- Zitierter Auszug
+ + + + +
Häufig handelt es sich um ältere Sparer, die bis dato eher sicherheitsorientiert angelegt hatten. In einer Untersuchung von rund 800 Fällen kam die DSW zu dem Schluss, dass das Durchschnittsalter der Geschädigten bei 60 Jahren gelegen habe. Die meisten hätten zwischen 10.000 und 24.000 Euro investiert – und verloren.
Doch es gibt immer wieder Hoffnung: So verklagte ein Anleger seine Sparkasse auf Schadensersatz. Der „Berater“ hatte ihm am Telefon den Erwerb von Lehman-Zertifikaten empfohlen. Der Kunde hat dann 7.000 Euro in solche Zertifikate investiert, die heute faktisch wertlos sind.
Die Funktionsweise und die Risiken solcher Geschäfte seien am Telefon nicht transparent darzustellen. Zudem seien keine schriftlichen Produktinformationen zur Verfügung gestellt worden, die über die Risiken dieses Wertpapiers aufgeklärt haben, so das Landgericht Frankfurt am Main in seiner Urteilsbegründung im Herbst 2009.
+ + + + +
- Gespeicherte Dateneinträge
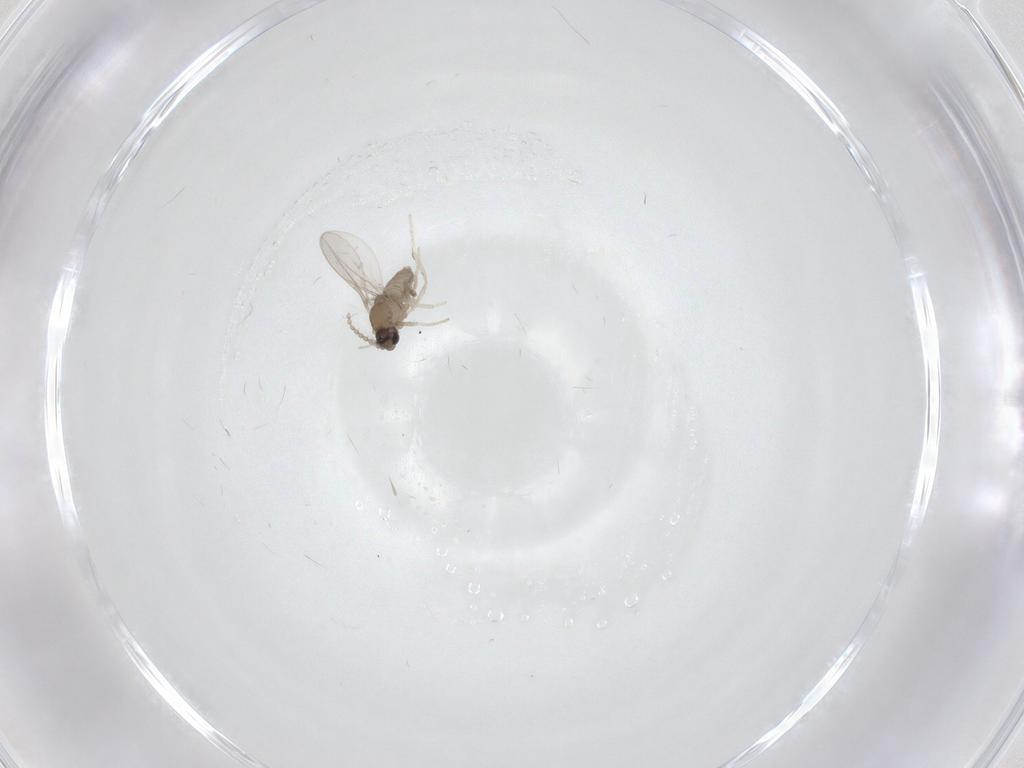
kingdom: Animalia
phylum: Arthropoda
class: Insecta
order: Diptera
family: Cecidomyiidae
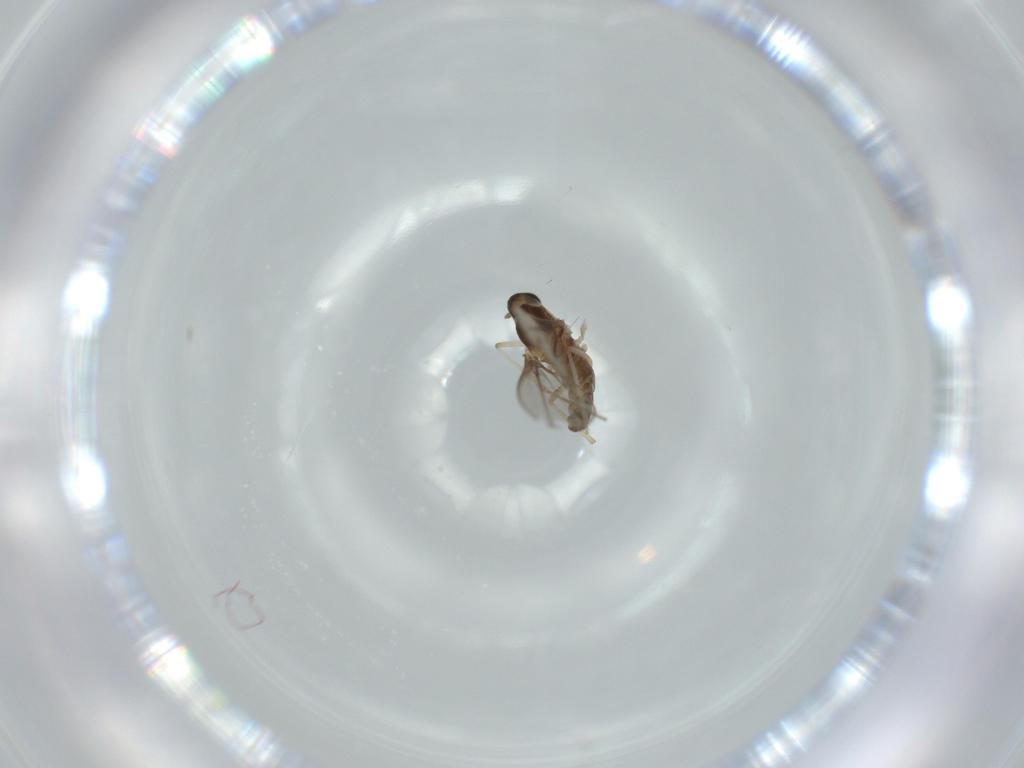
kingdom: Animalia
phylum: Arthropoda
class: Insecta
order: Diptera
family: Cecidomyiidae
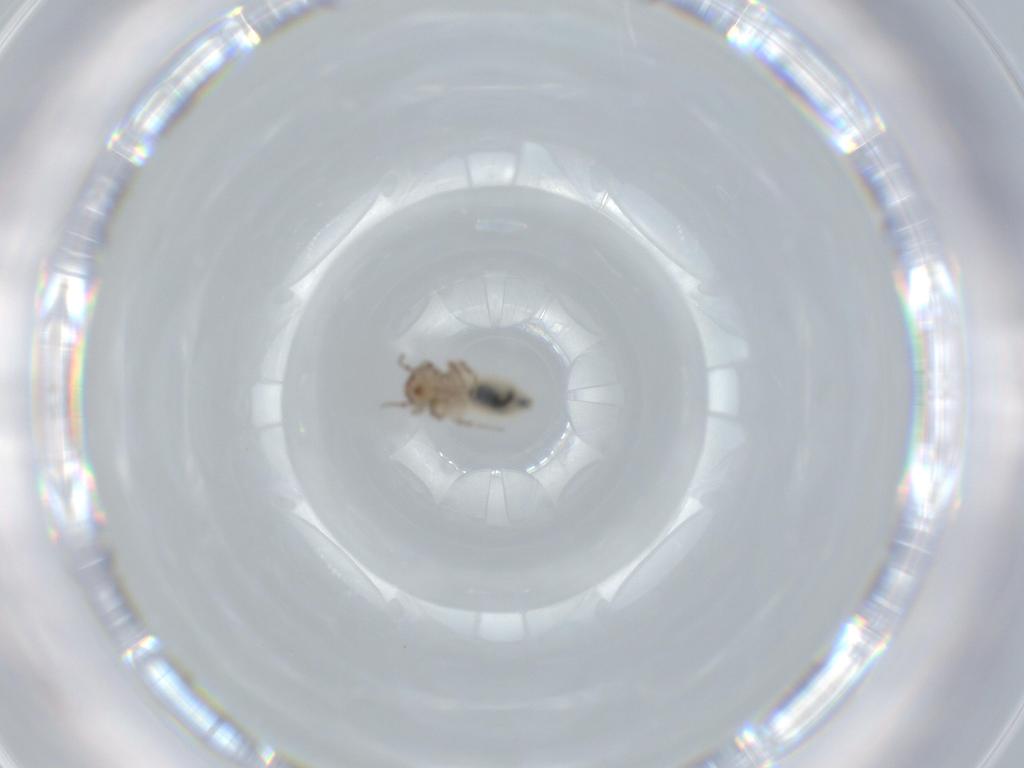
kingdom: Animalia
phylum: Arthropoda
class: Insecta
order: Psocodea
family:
+ + + + +
- Aufgabe
Schreibe den Text über die geschädigten Käufer von Lehman-Zertifikaten im Anschluss an seinen letzten Satz weiter.

- Ergebnis der Aufgabe
Jetzt hat das Oberlandesgericht Frankfurt dieses Urteil weitgehend bestätigt (Aktenzeichen 17 U 207/09). Auch wenn daraus nicht generell abgeleitet werden kann, dass eine telefonische Anlageberatung unzureichend ist, so sollten geschädigte Anleger überprüfen (lassen), ob in ihrem konkreten Fall die Beratung ordnungsgemäß war, entweder bei den Verbraucherzentralen oder einem Fachanwalt für Bank- und Kapitalmarktrecht. Denn: "Da mögliche Schadensersatzansprüche wegen fehlerhafter Beratung innerhalb von drei Jahren ab Abschluss der Geschäfte verjähren können, führt längeres Zuwarten möglicherweise zum Verlust der Ansprüche", warnt der Heidelberger Rechtsanwalt Mathias Nittel.